What this task involves: Reproduce the data word for word, from its very first line down to and including the line that contains "స్మరించుకుంటూ".

Material supplied:
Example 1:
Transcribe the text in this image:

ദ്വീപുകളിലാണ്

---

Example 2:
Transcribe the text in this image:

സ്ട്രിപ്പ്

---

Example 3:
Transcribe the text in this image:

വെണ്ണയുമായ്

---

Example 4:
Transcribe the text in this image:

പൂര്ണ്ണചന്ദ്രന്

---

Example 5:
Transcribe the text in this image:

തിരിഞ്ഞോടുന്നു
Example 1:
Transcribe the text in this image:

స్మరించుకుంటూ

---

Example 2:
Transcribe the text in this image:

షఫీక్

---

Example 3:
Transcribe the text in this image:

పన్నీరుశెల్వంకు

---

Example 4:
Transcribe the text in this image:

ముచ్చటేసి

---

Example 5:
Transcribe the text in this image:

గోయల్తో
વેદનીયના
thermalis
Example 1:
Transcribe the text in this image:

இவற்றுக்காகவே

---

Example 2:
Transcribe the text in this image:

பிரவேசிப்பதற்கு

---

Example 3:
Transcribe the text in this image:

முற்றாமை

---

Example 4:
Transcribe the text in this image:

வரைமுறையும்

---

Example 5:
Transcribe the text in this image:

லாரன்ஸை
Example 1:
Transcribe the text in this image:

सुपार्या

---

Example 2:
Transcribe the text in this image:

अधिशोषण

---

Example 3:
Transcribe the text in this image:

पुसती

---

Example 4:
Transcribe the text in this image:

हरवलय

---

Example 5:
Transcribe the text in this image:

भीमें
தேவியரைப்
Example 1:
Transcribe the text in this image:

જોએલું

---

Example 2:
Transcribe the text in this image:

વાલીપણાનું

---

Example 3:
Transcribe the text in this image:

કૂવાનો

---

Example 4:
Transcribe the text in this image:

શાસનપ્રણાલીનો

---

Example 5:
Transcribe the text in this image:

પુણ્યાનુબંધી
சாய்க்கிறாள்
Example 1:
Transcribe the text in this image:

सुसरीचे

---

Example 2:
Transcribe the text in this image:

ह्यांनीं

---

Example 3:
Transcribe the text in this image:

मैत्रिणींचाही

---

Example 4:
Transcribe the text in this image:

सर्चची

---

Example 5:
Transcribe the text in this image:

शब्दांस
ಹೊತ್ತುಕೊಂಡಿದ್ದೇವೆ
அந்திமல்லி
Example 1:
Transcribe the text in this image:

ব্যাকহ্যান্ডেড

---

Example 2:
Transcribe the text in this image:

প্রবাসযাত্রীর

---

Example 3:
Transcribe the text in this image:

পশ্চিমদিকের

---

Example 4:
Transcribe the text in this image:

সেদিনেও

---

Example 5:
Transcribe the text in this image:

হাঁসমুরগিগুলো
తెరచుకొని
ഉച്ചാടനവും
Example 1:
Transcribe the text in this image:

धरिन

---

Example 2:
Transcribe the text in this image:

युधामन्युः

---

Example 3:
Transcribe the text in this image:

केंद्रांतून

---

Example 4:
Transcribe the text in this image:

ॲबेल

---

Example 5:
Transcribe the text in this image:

Solution to this task:
Example 1:
Transcribe the text in this image:

ദ്വീപുകളിലാണ്

---

Example 2:
Transcribe the text in this image:

സ്ട്രിപ്പ്

---

Example 3:
Transcribe the text in this image:

വെണ്ണയുമായ്

---

Example 4:
Transcribe the text in this image:

പൂര്ണ്ണചന്ദ്രന്

---

Example 5:
Transcribe the text in this image:

തിരിഞ്ഞോടുന്നു
Example 1:
Transcribe the text in this image:

స్మరించుకుంటూ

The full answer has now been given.